A third group, finally, picks up on religious, spiritual, and mythopoetical subjects and translates them into timely narratives and aesthetics of a popular cultural mythology of modernity. Among these comics are most prominently the diverse cosmologies of American superhero comics. More subtle approaches can be found in the works of David B., Guy Davis (The Marquis), Didier Comes and in numerous versions of the French and Belgian science fiction comic.

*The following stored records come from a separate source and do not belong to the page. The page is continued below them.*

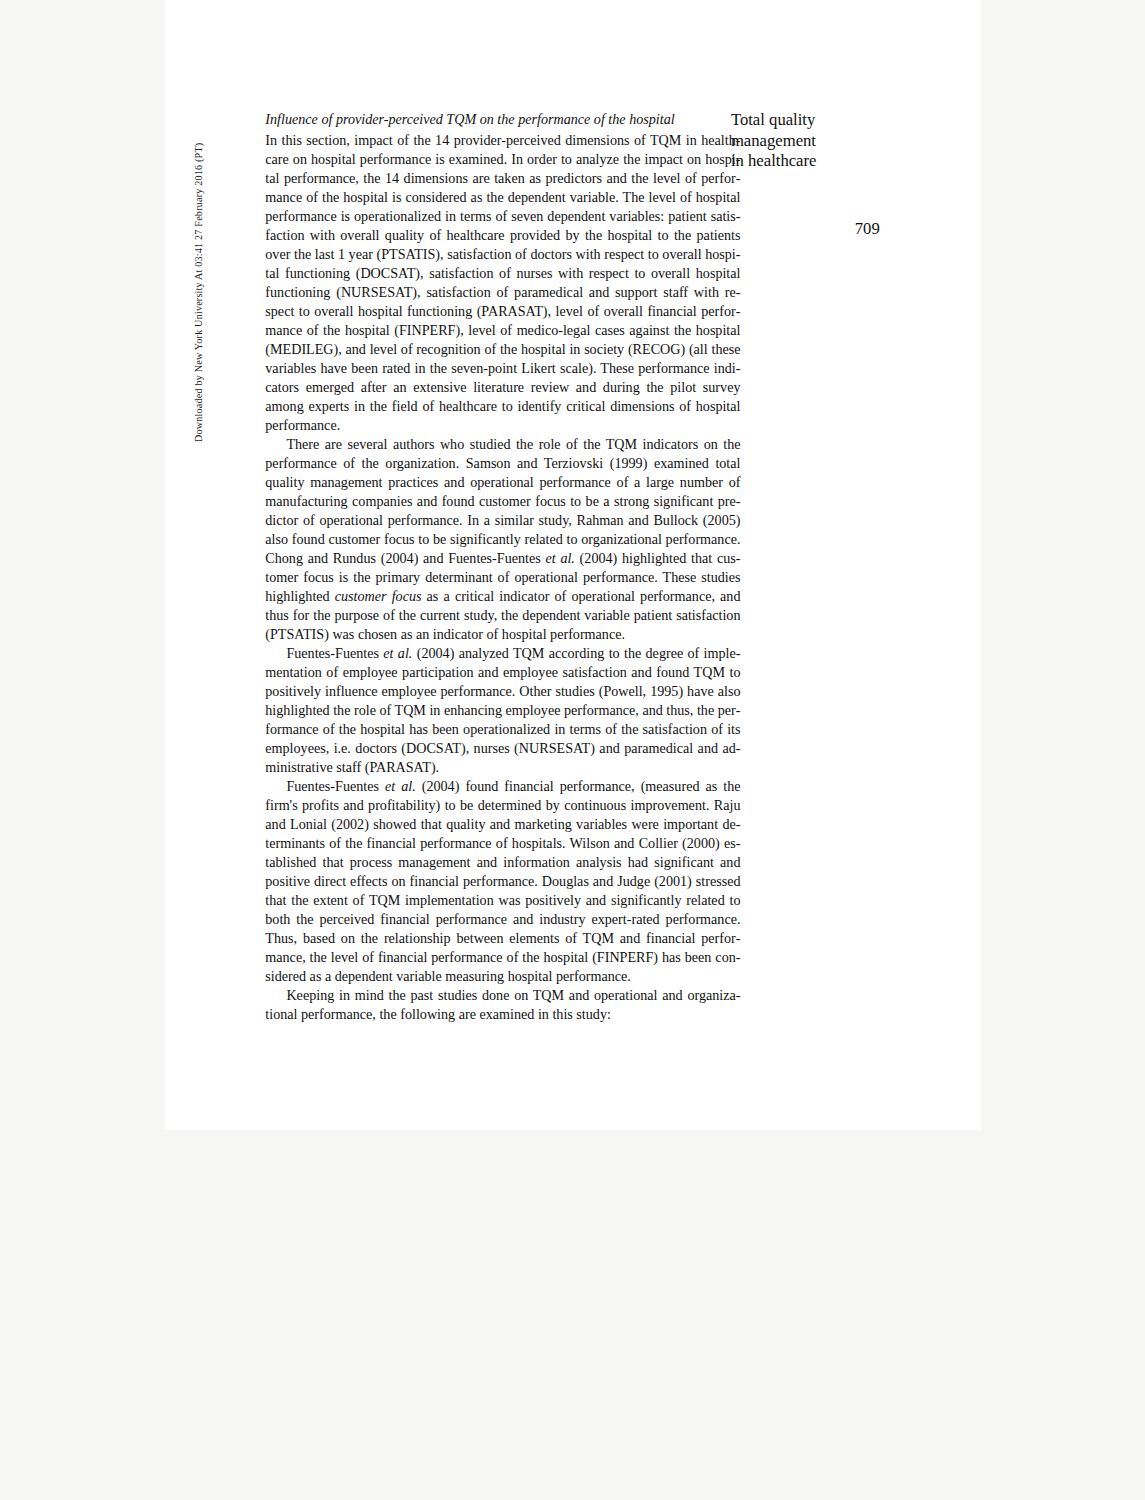Downloaded by New York University At 03:41 27 February 2016 (PT)
Total quality
management
in healthcare
709
Influence of provider-perceived TQM on the performance of the hospital
In this section, impact of the 14 provider-perceived dimensions of TQM in healthcare on hospital performance is examined. In order to analyze the impact on hospital performance, the 14 dimensions are taken as predictors and the level of performance of the hospital is considered as the dependent variable. The level of hospital performance is operationalized in terms of seven dependent variables: patient satisfaction with overall quality of healthcare provided by the hospital to the patients over the last 1 year (PTSATIS), satisfaction of doctors with respect to overall hospital functioning (DOCSAT), satisfaction of nurses with respect to overall hospital functioning (NURSESAT), satisfaction of paramedical and support staff with respect to overall hospital functioning (PARASAT), level of overall financial performance of the hospital (FINPERF), level of medico-legal cases against the hospital (MEDILEG), and level of recognition of the hospital in society (RECOG) (all these variables have been rated in the seven-point Likert scale). These performance indicators emerged after an extensive literature review and during the pilot survey among experts in the field of healthcare to identify critical dimensions of hospital performance.
There are several authors who studied the role of the TQM indicators on the performance of the organization. Samson and Terziovski (1999) examined total quality management practices and operational performance of a large number of manufacturing companies and found customer focus to be a strong significant predictor of operational performance. In a similar study, Rahman and Bullock (2005) also found customer focus to be significantly related to organizational performance. Chong and Rundus (2004) and Fuentes-Fuentes et al. (2004) highlighted that customer focus is the primary determinant of operational performance. These studies highlighted customer focus as a critical indicator of operational performance, and thus for the purpose of the current study, the dependent variable patient satisfaction (PTSATIS) was chosen as an indicator of hospital performance.
Fuentes-Fuentes et al. (2004) analyzed TQM according to the degree of implementation of employee participation and employee satisfaction and found TQM to positively influence employee performance. Other studies (Powell, 1995) have also highlighted the role of TQM in enhancing employee performance, and thus, the performance of the hospital has been operationalized in terms of the satisfaction of its employees, i.e. doctors (DOCSAT), nurses (NURSESAT) and paramedical and administrative staff (PARASAT).
Fuentes-Fuentes et al. (2004) found financial performance, (measured as the firm's profits and profitability) to be determined by continuous improvement. Raju and Lonial (2002) showed that quality and marketing variables were important determinants of the financial performance of hospitals. Wilson and Collier (2000) established that process management and information analysis had significant and positive direct effects on financial performance. Douglas and Judge (2001) stressed that the extent of TQM implementation was positively and significantly related to both the perceived financial performance and industry expert-rated performance. Thus, based on the relationship between elements of TQM and financial performance, the level of financial performance of the hospital (FINPERF) has been considered as a dependent variable measuring hospital performance.
Keeping in mind the past studies done on TQM and operational and organizational performance, the following are examined in this study: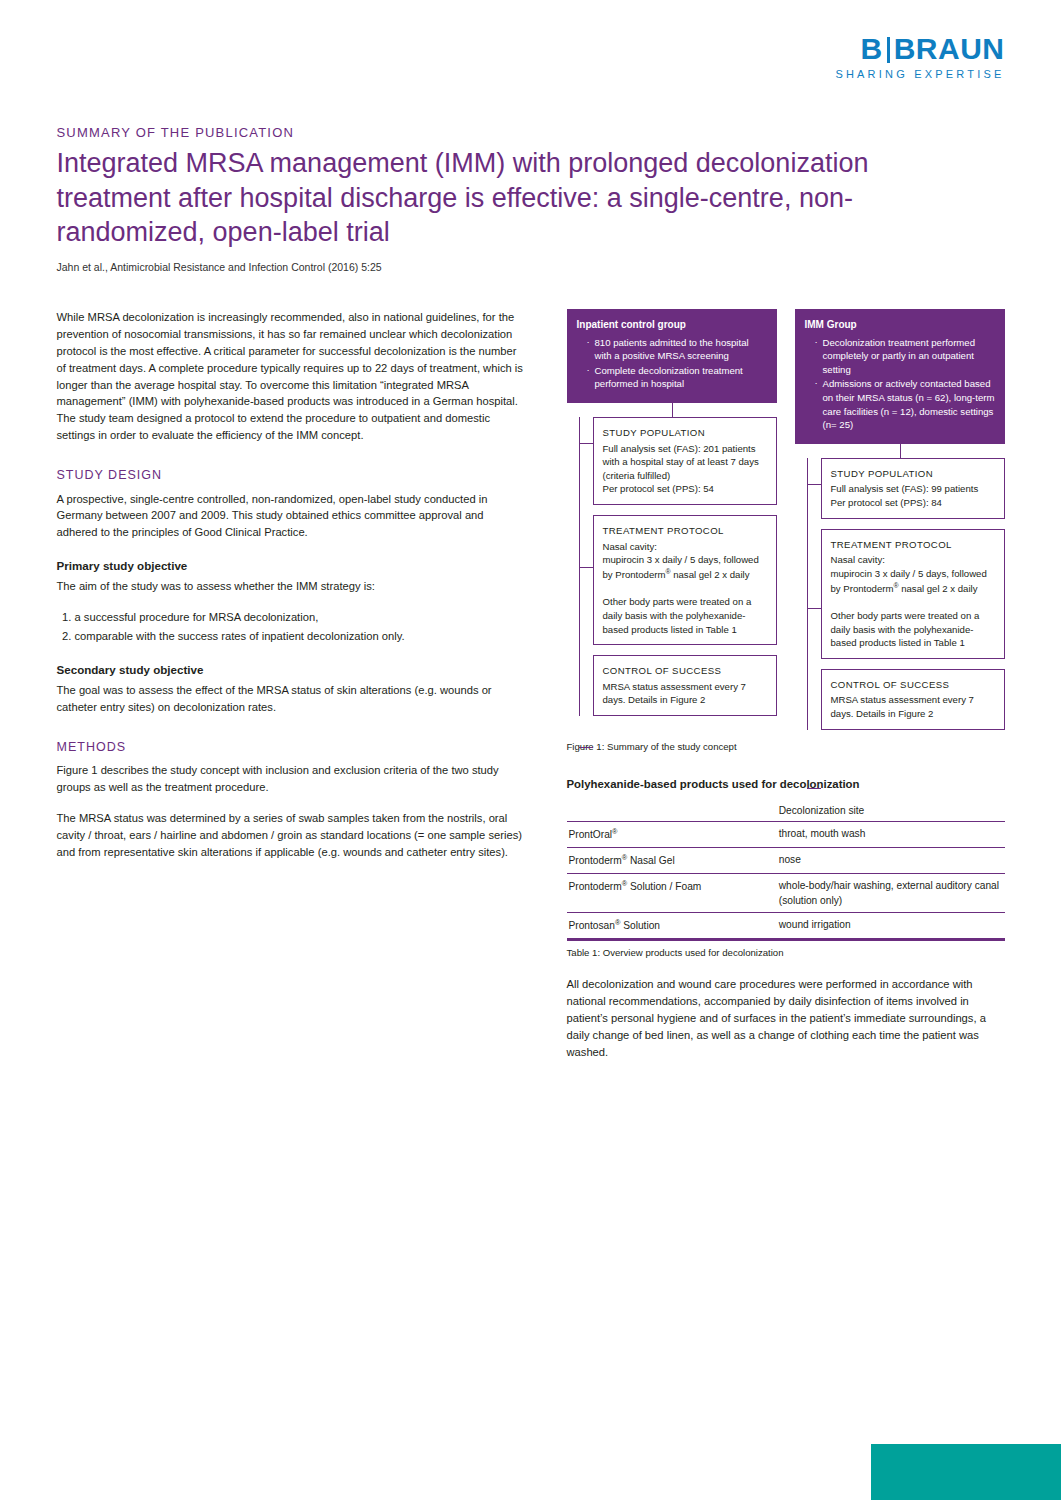B BRAUN
SHARING EXPERTISE
Summary of the publication
Integrated MRSA management (IMM) with prolonged decolonization treatment after hospital discharge is effective: a single-centre, non-randomized, open-label trial
Jahn et al., Antimicrobial Resistance and Infection Control (2016) 5:25
While MRSA decolonization is increasingly recommended, also in national guidelines, for the prevention of nosocomial transmissions, it has so far remained unclear which decolonization protocol is the most effective. A critical parameter for successful decolonization is the number of treatment days. A complete procedure typically requires up to 22 days of treatment, which is longer than the average hospital stay. To overcome this limitation “integrated MRSA management” (IMM) with polyhexanide-based products was introduced in a German hospital. The study team designed a protocol to extend the procedure to outpatient and domestic settings in order to evaluate the efficiency of the IMM concept.
Study design
A prospective, single-centre controlled, non-randomized, open-label study conducted in Germany between 2007 and 2009. This study obtained ethics committee approval and adhered to the principles of Good Clinical Practice.
Primary study objective
The aim of the study was to assess whether the IMM strategy is:
a successful procedure for MRSA decolonization,
comparable with the success rates of inpatient decolonization only.
Secondary study objective
The goal was to assess the effect of the MRSA status of skin alterations (e.g. wounds or catheter entry sites) on decolonization rates.
Methods
Figure 1 describes the study concept with inclusion and exclusion criteria of the two study groups as well as the treatment procedure.
The MRSA status was determined by a series of swab samples taken from the nostrils, oral cavity / throat, ears / hairline and abdomen / groin as standard locations (= one sample series) and from representative skin alterations if applicable (e.g. wounds and catheter entry sites).
Inpatient control group
810 patients admitted to the hospital with a positive MRSA screening
Complete decolonization treatment performed in hospital
Study population Full analysis set (FAS): 201 patients with a hospital stay of at least 7 days (criteria fulfilled)
Per protocol set (PPS): 54
Treatment protocol Nasal cavity:
mupirocin 3 x daily / 5 days, followed by Prontoderm® nasal gel 2 x daily
Other body parts were treated on a daily basis with the polyhexanide-based products listed in Table 1
Control of success MRSA status assessment every 7 days. Details in Figure 2
IMM Group
Decolonization treatment performed completely or partly in an outpatient setting
Admissions or actively contacted based on their MRSA status (n = 62), long-term care facilities (n = 12), domestic settings (n= 25)
Study population Full analysis set (FAS): 99 patients
Per protocol set (PPS): 84
Treatment protocol Nasal cavity:
mupirocin 3 x daily / 5 days, followed by Prontoderm® nasal gel 2 x daily
Other body parts were treated on a daily basis with the polyhexanide-based products listed in Table 1
Control of success MRSA status assessment every 7 days. Details in Figure 2
Figure 1: Summary of the study concept
Polyhexanide-based products used for decolonization
| | Decolonization site |
| ProntOral ® | throat, mouth wash |
| Prontoderm ® Nasal Gel | nose |
| Prontoderm ® Solution / Foam | whole-body/hair washing, external auditory canal (solution only) |
| Prontosan ® Solution | wound irrigation |
Table 1: Overview products used for decolonization
All decolonization and wound care procedures were performed in accordance with national recommendations, accompanied by daily disinfection of items involved in patient’s personal hygiene and of surfaces in the patient’s immediate surroundings, a daily change of bed linen, as well as a change of clothing each time the patient was washed.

All three groups may be covered by contributors. Contributors may pose questions from a variety of perspectives, leading to contributions permitting a wide discussion, the result of which will lead to a multiperspective view of the entire discourse:
What religious ideals, values, and societal views are being promoted or critically questioned? How are heroes and/or “saints” idealized or deconstructed? Are the transreligious commonalities in those comics with regard to themes, genre, or artistic design? Are internal and external views consciously reinforced to reconstruct one’s own identity or to create or sustain enemy images? How are believers of other religions, non-believers, or religious people depicted? Are they a threat, or are they the addressees of (religious or secular) missionizing, or simple fellow human beings with individual characteristics? How are men and women depicted? Are their cooperations between religious and secular authors or authorial collectives? How do religious authors deal with the challenge of making a medium initially perceived as part of a problematic, secular-Western youth and popular culture usable for their own interests? Do explicitly religious comics target adults or mainly children and teenagers? Are their traditional motivations for this? How is “canonical” literature retold? Are their forms of conscious and unconscious “self-censorship” or a leaving out of non-conformist content?
We leave the choice of perspective entirely to the contributors and explicitly request contributions from a broad variety of disciplines in the humanities. The languages of publication are English and German.
You are cordially invited to submit your proposals as a simple exposé (abstracts of a maximum of 500 words) together with a short resumé (or a link to your CV) by January 15th, January 2013 to comicsandreligion[at]gmail.com.
If your proposal is accepted, you will be asked to submit a formatted (according to the style sheet) contribution to the email address above by June 15th, 2013.